MCP has quickly garnered wide interest from the developer community, with hundreds of MCP servers being created. Web Model Context API is designed to work well with MCP, so that developers can reuse many of the MCP topics with their front-end website using JavaScript. We originally planned to propose an explainer very tightly aligned with MCP, providing all the same concepts supported by MCP at the time of writing, including tools, resources, and prompts. Since MCP is still actively changing, matching its exact capabilities would be an ongoing effort. Aligning the Web Model Context API tightly with MCP would also make it more difficult to tailor Web Model Context for non-LLM scenarios like OS and accessibility assistant integrations. Keeping the Web Model Context API as agnostic as possible increases the chance of it being useful to a broader range of potential clients.
We expect some web developers will continue to prefer standalone MCP instead of Web Model Context if they want to have an always-on MCP server running that does not require page navigation in a full browser process. For example, server-to-server scenarios such as fully autonomous agents will likely benefit more from MCP servers. Web Model Context is best suited for local browser workflows with a human in the loop.
The Web Model Context API still maps nicely to MCP, and exposing context provided via Web Model Context to external applications via an MCP server is still a useful scenario that a browser implementation may wish to enable.
One of the scenarios we want to enable is making the web more accessible to general-purpose AI-based agents. In the absence of alternatives like MCP servers to accomplish their goals, these general-purpose agents often rely on observing the browser state through a combination of screenshots, and DOM and accessibility tree snapshots, and then interact with the page by simulating human user input. We believe that Web Model Context will give these tools an alternative means to interact with the web that give the web developer more control over whether and how an AI-based agent interacts with their site.
The proposed API will not conflict with these existing automation techniques. If an agent or assistive tool finds that the task it is trying to accomplish is not achievable through the Web Model Context tools that the page provides, then it can fall back to general-purpose browser automation to try and accomplish its task.
PWAs should also be able to use the Web Model Context API as described in this proposal. There are potential advantages to installing a site as a PWA. In the current proposal, tools are only discoverable once a page has been navigated to and only persist for the lifetime of the page. A PWA with an app manifest could declare tools that are available "offline", that is, even when the PWA is not currently running. The host system would then be able to launch the PWA and navigate to the appropriate page when a tool call is requested.

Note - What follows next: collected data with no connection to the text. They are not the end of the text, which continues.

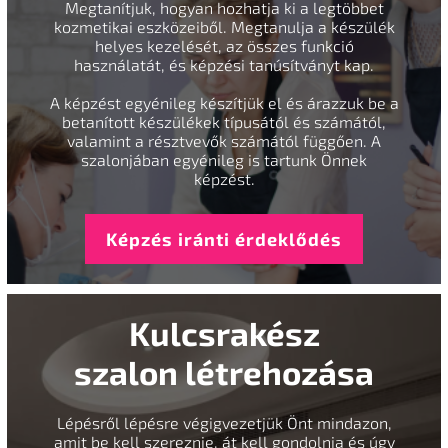
Megtanítjuk, hogyan hozhatja ki a legtöbbet
kozmetikai eszközeiből. Megtanulja a készülék
helyes kezelését, az összes funkció
használatát, és képzési tanúsítványt kap.
A képzést egyénileg készítjük el és árazzuk be a
betanított készülékek típusától és számától,
valamint a résztvevők számától függően. A
szalonjában egyénileg is tartunk Önnek
képzést.
Képzés iránti érdeklődés
Kulcsrakész
szalon létrehozása
Lépésről lépésre végigvezetjük Önt mindazon,
amit be kell szereznie, át kell gondolnia és úgy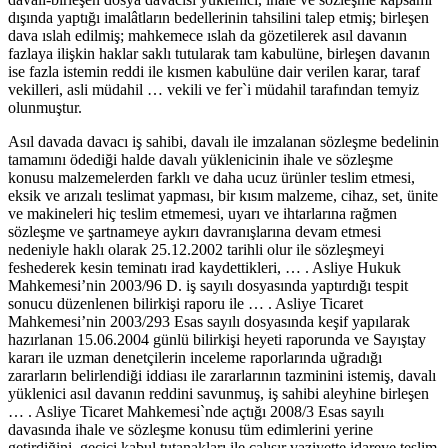
dışında yaptığı imalâtların bedellerinin tahsilini talep etmiş; birleşen
dava ıslah edilmiş; mahkemece ıslah da gözetilerek asıl davanın
fazlaya ilişkin haklar saklı tutularak tam kabulüne, birleşen davanın
ise fazla istemin reddi ile kısmen kabulüne dair verilen karar, taraf
vekilleri, asli müdahil … vekili ve fer`i müdahil tarafından temyiz
olunmuştur.
Asıl davada davacı iş sahibi, davalı ile imzalanan sözleşme bedelinin
tamamını ödediği halde davalı yüklenicinin ihale ve sözleşme
konusu malzemelerden farklı ve daha ucuz ürünler teslim etmesi,
eksik ve arızalı teslimat yapması, bir kısım malzeme, cihaz, set, ünite
ve makineleri hiç teslim etmemesi, uyarı ve ihtarlarına rağmen
sözleşme ve şartnameye aykırı davranışlarına devam etmesi
nedeniyle haklı olarak 25.12.2002 tarihli olur ile sözleşmeyi
feshederek kesin teminatı irad kaydettikleri, … . Asliye Hukuk
Mahkemesi’nin 2003/96 D. iş sayılı dosyasında yaptırdığı tespit
sonucu düzenlenen bilirkişi raporu ile … . Asliye Ticaret
Mahkemesi’nin 2003/293 Esas sayılı dosyasında keşif yapılarak
hazırlanan 15.06.2004 günlü bilirkişi heyeti raporunda ve Sayıştay
kararı ile uzman denetçilerin inceleme raporlarında uğradığı
zararların belirlendiği iddiası ile zararlarının tazminini istemiş, davalı
yüklenici asıl davanın reddini savunmuş, iş sahibi aleyhine birleşen
… . Asliye Ticaret Mahkemesi`nde açtığı 2008/3 Esas sayılı
davasında ihale ve sözleşme konusu tüm edimlerini yerine
getirdiğini, geçici kabul tutanakları ile çalışır vaziyette idareye teslim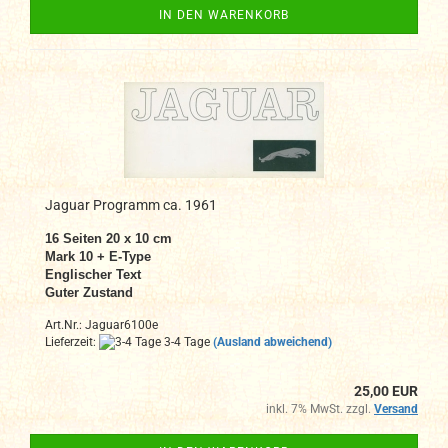
IN DEN WARENKORB
Jaguar Programm ca. 1961
16 Seiten 20 x 10 cm
Mark 10 + E-Type
Englischer Text
Guter Zustand
Art.Nr.: Jaguar6100e
Lieferzeit:
3-4 Tage
(Ausland abweichend)
25,00 EUR
inkl. 7% MwSt. zzgl.
Versand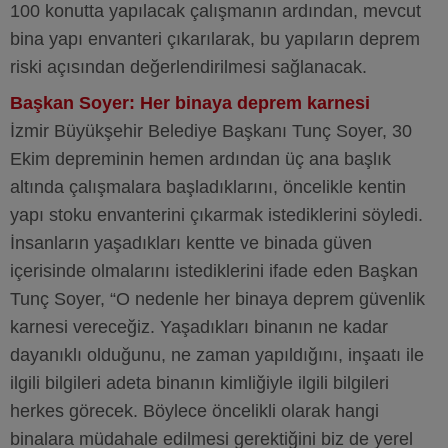
100 konutta yapılacak çalışmanın ardından, mevcut
bina yapı envanteri çıkarılarak, bu yapıların deprem
riski açısından değerlendirilmesi sağlanacak.
Başkan Soyer: Her binaya deprem karnesi
İzmir Büyükşehir Belediye Başkanı Tunç Soyer, 30
Ekim depreminin hemen ardından üç ana başlık
altında çalışmalara başladıklarını, öncelikle kentin
yapı stoku envanterini çıkarmak istediklerini söyledi.
İnsanların yaşadıkları kentte ve binada güven
içerisinde olmalarını istediklerini ifade eden Başkan
Tunç Soyer, “O nedenle her binaya deprem güvenlik
karnesi vereceğiz. Yaşadıkları binanın ne kadar
dayanıklı olduğunu, ne zaman yapıldığını, inşaatı ile
ilgili bilgileri adeta binanın kimliğiyle ilgili bilgileri
herkes görecek. Böylece öncelikli olarak hangi
binalara müdahale edilmesi gerektiğini biz de yerel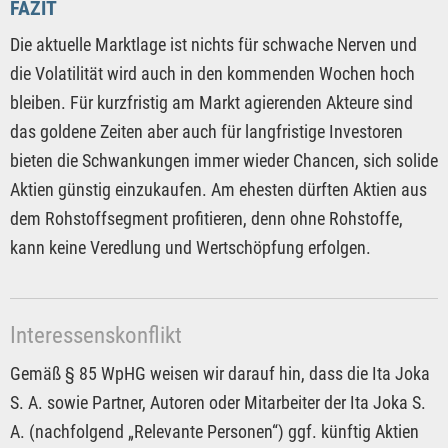
FAZIT
Die aktuelle Marktlage ist nichts für schwache Nerven und
die Volatilität wird auch in den kommenden Wochen hoch
bleiben. Für kurzfristig am Markt agierenden Akteure sind
das goldene Zeiten aber auch für langfristige Investoren
bieten die Schwankungen immer wieder Chancen, sich solide
Aktien günstig einzukaufen. Am ehesten dürften Aktien aus
dem Rohstoffsegment profitieren, denn ohne Rohstoffe,
kann keine Veredlung und Wertschöpfung erfolgen.
Interessenskonflikt
Gemäß § 85 WpHG weisen wir darauf hin, dass die Ita Joka
S. A. sowie Partner, Autoren oder Mitarbeiter der Ita Joka S.
A. (nachfolgend „Relevante Personen“) ggf. künftig Aktien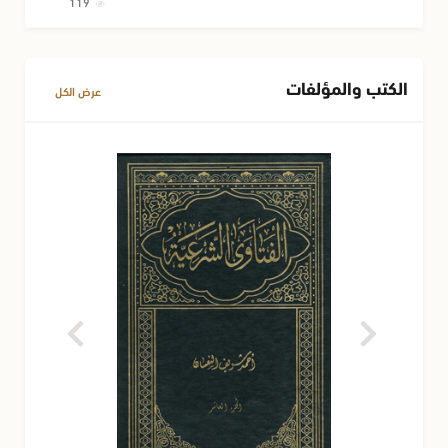
119
الكتب والمؤلفات
عرض الكل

Some tools that a web app may want to provide for agents and assistive technologies may not require any web UI. For example, a web developer building a "To Do" application may want to expose a tool that adds an item to the user's todo list without showing a browser window. The web developer may be content to just show a notification that the todo item was added. For scenarios like this, it may be helpful to combine tool call handling with something like the 'launch' event. A client application might attach a tool call to a "launch" request which is handled entirely in a service worker without spawning a browser window.